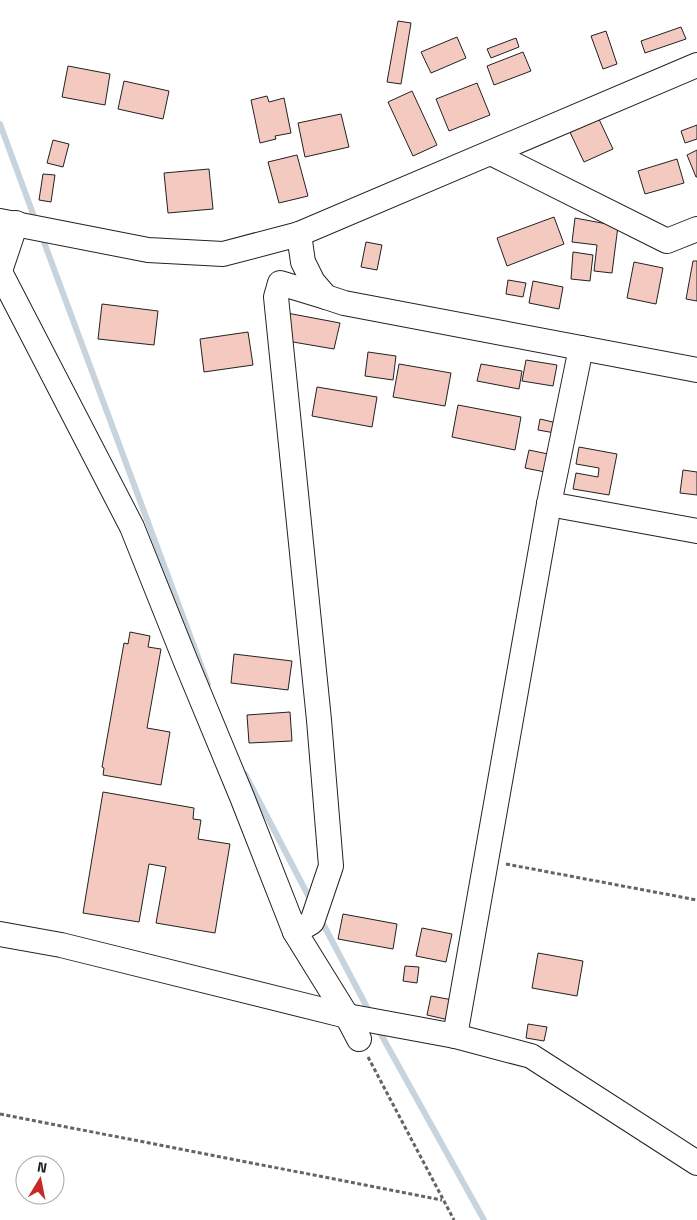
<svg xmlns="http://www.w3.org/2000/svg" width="697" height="1220" viewBox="0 0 697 1220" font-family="'Titillium Web',sans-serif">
<rect width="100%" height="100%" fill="#fff"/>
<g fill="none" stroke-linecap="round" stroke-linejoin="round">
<!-- stream -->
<g stroke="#c7d3dd" stroke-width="6">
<path d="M0,124l36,98"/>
<path d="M41,234l167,450"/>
<path d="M245,774l67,129"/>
<path d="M320,918l50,95"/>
<path d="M378,1029l106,191"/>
</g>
</g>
<!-- building -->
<g fill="#f3c9c0" stroke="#222">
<path d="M398,21l13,2 -10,61 -14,-2z"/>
<path d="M681,27l5,12 -41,14 -4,-12z"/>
<path d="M606,31l11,33 -14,5 -12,-33z"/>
<path d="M457,37l9,21 -35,15 -10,-21z"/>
<path d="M516,38l3,9 -28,11 -4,-9z"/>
<path d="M523,52l8,19 -37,14 -7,-19z"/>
<path d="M68,66l42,8 -5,31 -43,-8z"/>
<path d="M124,81l45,10 -6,28 -45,-10z"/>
<path d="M477,83l13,32 -41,16 -13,-32z"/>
<path d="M412,91l25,54 -24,11 -25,-54z"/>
<path d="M267,96l2,6 15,-4 7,35 -16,3 1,3 -16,4 -9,-43z"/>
<path d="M341,114l8,33 -44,10 -7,-34z"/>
<path d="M597,115l16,34 -29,13 -16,-34z"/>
<path d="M697,125v14l-12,4 -4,-12z"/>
<path d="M53,140l16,4 -6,23 -16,-4z"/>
<path d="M697,150v27h-1l-9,-22z"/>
<path d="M297,155l11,41 -29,7 -11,-41z"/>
<path d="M677,159l7,24 -39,11 -7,-23z"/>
<path d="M209,169l4,40 -45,4 -4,-40z"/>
<path d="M43,174l12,1 -4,27 -12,-2z"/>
<path d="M554,217l10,27 -57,22 -10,-28z"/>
<path d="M575,218l43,8 -6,47 -18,-2 3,-26 -25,-3z"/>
<path d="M366,242l16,3 -5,25 -16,-3z"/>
<path d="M573,252l20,3 -3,26 -19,-2z"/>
<path d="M693,261h4v40l-11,-2z"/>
<path d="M634,262l29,6 -7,36 -29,-6z"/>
<path d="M508,280l18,3 -3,14 -17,-3z"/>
<path d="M533,281l30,6 -4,22 -30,-6z"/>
<path d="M102,304l56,7 -4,34 -56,-6z"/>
<path d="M287,313l53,10 -6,26 -41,-7 -3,-6z"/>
<path d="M248,332l5,33 -49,7 -4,-33z"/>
<path d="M368,352l28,4 -3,24 -28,-4z"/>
<path d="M526,360l31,5 -4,21 -31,-5z"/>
<path d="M399,364l52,9 -6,33 -52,-9z"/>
<path d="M481,364l41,7 -3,18 -42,-8z"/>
<path d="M317,387l60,10 -5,30 -60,-11z"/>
<path d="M458,405l63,12 -6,33 -63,-13z"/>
<path d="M540,419l17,4 -2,10 -17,-3z"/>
<path d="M579,447l38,7 -8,41 -36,-6 3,-16 22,4 1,-9 -23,-4z"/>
<path d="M529,450l19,4 -3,18 -20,-4z"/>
<path d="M683,470l14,2v23l-17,-2z"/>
<path d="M130,632l20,4 -2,11 13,2 -14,79 23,4 -9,53 -58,-10 1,-7 -2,-1 22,-124 4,1z"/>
<path d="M234,654l58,7 -4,29 -57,-7z"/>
<path d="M290,712l2,29 -43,2 -2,-28z"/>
<path d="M103,792l91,16 -1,11 8,1 -3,19 32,5 -15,89 -59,-10 10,-56 -17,-3 -10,58 -56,-9z"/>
<path d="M343,914l54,10 -4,25 -55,-10z"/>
<path d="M422,928l30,6 -6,28 -30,-6z"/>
<path d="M538,953l45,8 -6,35 -45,-8z"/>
<path d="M405,966l14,1 -2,16 -14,-2z"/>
<path d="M431,996l22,4 -4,20 -22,-5z"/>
<path d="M528,1024l19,3 -3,14 -18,-3z"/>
</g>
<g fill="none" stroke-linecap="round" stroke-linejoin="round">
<!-- minor casing -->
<g stroke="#222" stroke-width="26">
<g id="minor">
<path d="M491,153l176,88 30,-12"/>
<path d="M0,221l148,29 75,4 76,-20 398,-169"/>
<path d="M299,234l4,28 10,20 13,15 18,6 353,67"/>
<path d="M0,271l16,-48"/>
<path d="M0,272l132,255 54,135 56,135 53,135 52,84 12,23"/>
<path d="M549,504l148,27"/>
<path d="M295,932l17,-10 19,-56 -12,-146 -43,-423 4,-14 46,14"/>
<path d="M0,934l61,11 286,71 108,20 76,20 166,107"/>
<path d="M455,1036l94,-532 32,-156"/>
</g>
</g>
<!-- path -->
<g stroke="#646464" stroke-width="3" stroke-dasharray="4 2.5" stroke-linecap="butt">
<path d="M506,864l191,36"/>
<path d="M368,1057l86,163"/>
<path d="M0,1114l442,86"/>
</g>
<!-- minor -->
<use href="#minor" stroke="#fff" stroke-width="24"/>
</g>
<!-- north arrow -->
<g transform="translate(40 1180) rotate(10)"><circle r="24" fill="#ffffff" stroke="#a7a7a7"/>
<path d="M0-4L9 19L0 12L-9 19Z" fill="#c62828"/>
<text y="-8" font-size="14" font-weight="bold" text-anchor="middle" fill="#222222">N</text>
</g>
</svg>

### [Work to be completed]
Exactly as written, give every entry again, but not the pictures.

### [Solution to this exercise]
<svg xmlns="http://www.w3.org/2000/svg" width="697" height="1220" viewBox="0 0 697 1220" font-family="'Titillium Web',sans-serif">
<rect width="100%" height="100%" fill="#fff"/>
<g fill="none" stroke-linecap="round" stroke-linejoin="round">
<!-- stream -->
<g stroke="#c7d3dd" stroke-width="6">
<path d="M0,124l36,98"/>
<path d="M41,234l167,450"/>
<path d="M245,774l67,129"/>
<path d="M320,918l50,95"/>
<path d="M378,1029l106,191"/>
</g>
</g>
<!-- building -->
<g fill="#f3c9c0" stroke="#222">
<path d="M398,21l13,2 -10,61 -14,-2z"/>
<path d="M681,27l5,12 -41,14 -4,-12z"/>
<path d="M606,31l11,33 -14,5 -12,-33z"/>
<path d="M457,37l9,21 -35,15 -10,-21z"/>
<path d="M516,38l3,9 -28,11 -4,-9z"/>
<path d="M523,52l8,19 -37,14 -7,-19z"/>
<path d="M68,66l42,8 -5,31 -43,-8z"/>
<path d="M124,81l45,10 -6,28 -45,-10z"/>
<path d="M477,83l13,32 -41,16 -13,-32z"/>
<path d="M412,91l25,54 -24,11 -25,-54z"/>
<path d="M267,96l2,6 15,-4 7,35 -16,3 1,3 -16,4 -9,-43z"/>
<path d="M341,114l8,33 -44,10 -7,-34z"/>
<path d="M597,115l16,34 -29,13 -16,-34z"/>
<path d="M697,125v14l-12,4 -4,-12z"/>
<path d="M53,140l16,4 -6,23 -16,-4z"/>
<path d="M697,150v27h-1l-9,-22z"/>
<path d="M297,155l11,41 -29,7 -11,-41z"/>
<path d="M677,159l7,24 -39,11 -7,-23z"/>
<path d="M209,169l4,40 -45,4 -4,-40z"/>
<path d="M43,174l12,1 -4,27 -12,-2z"/>
<path d="M554,217l10,27 -57,22 -10,-28z"/>
<path d="M575,218l43,8 -6,47 -18,-2 3,-26 -25,-3z"/>
<path d="M366,242l16,3 -5,25 -16,-3z"/>
<path d="M573,252l20,3 -3,26 -19,-2z"/>
<path d="M693,261h4v40l-11,-2z"/>
<path d="M634,262l29,6 -7,36 -29,-6z"/>
<path d="M508,280l18,3 -3,14 -17,-3z"/>
<path d="M533,281l30,6 -4,22 -30,-6z"/>
<path d="M102,304l56,7 -4,34 -56,-6z"/>
<path d="M287,313l53,10 -6,26 -41,-7 -3,-6z"/>
<path d="M248,332l5,33 -49,7 -4,-33z"/>
<path d="M368,352l28,4 -3,24 -28,-4z"/>
<path d="M526,360l31,5 -4,21 -31,-5z"/>
<path d="M399,364l52,9 -6,33 -52,-9z"/>
<path d="M481,364l41,7 -3,18 -42,-8z"/>
<path d="M317,387l60,10 -5,30 -60,-11z"/>
<path d="M458,405l63,12 -6,33 -63,-13z"/>
<path d="M540,419l17,4 -2,10 -17,-3z"/>
<path d="M579,447l38,7 -8,41 -36,-6 3,-16 22,4 1,-9 -23,-4z"/>
<path d="M529,450l19,4 -3,18 -20,-4z"/>
<path d="M683,470l14,2v23l-17,-2z"/>
<path d="M130,632l20,4 -2,11 13,2 -14,79 23,4 -9,53 -58,-10 1,-7 -2,-1 22,-124 4,1z"/>
<path d="M234,654l58,7 -4,29 -57,-7z"/>
<path d="M290,712l2,29 -43,2 -2,-28z"/>
<path d="M103,792l91,16 -1,11 8,1 -3,19 32,5 -15,89 -59,-10 10,-56 -17,-3 -10,58 -56,-9z"/>
<path d="M343,914l54,10 -4,25 -55,-10z"/>
<path d="M422,928l30,6 -6,28 -30,-6z"/>
<path d="M538,953l45,8 -6,35 -45,-8z"/>
<path d="M405,966l14,1 -2,16 -14,-2z"/>
<path d="M431,996l22,4 -4,20 -22,-5z"/>
<path d="M528,1024l19,3 -3,14 -18,-3z"/>
</g>
<g fill="none" stroke-linecap="round" stroke-linejoin="round">
<!-- minor casing -->
<g stroke="#222" stroke-width="26">
<g id="minor">
<path d="M491,153l176,88 30,-12"/>
<path d="M0,221l148,29 75,4 76,-20 398,-169"/>
<path d="M299,234l4,28 10,20 13,15 18,6 353,67"/>
<path d="M0,271l16,-48"/>
<path d="M0,272l132,255 54,135 56,135 53,135 52,84 12,23"/>
<path d="M549,504l148,27"/>
<path d="M295,932l17,-10 19,-56 -12,-146 -43,-423 4,-14 46,14"/>
<path d="M0,934l61,11 286,71 108,20 76,20 166,107"/>
<path d="M455,1036l94,-532 32,-156"/>
</g>
</g>
<!-- path -->
<g stroke="#646464" stroke-width="3" stroke-dasharray="4 2.5" stroke-linecap="butt">
<path d="M506,864l191,36"/>
<path d="M368,1057l86,163"/>
<path d="M0,1114l442,86"/>
</g>
<!-- minor -->
<use href="#minor" stroke="#fff" stroke-width="24"/>
</g>
<!-- north arrow -->
<g transform="translate(40 1180) rotate(10)"><circle r="24" fill="#ffffff" stroke="#a7a7a7"/>
<path d="M0-4L9 19L0 12L-9 19Z" fill="#c62828"/>
<text y="-8" font-size="14" font-weight="bold" text-anchor="middle" fill="#222222">N</text>
</g>
</svg>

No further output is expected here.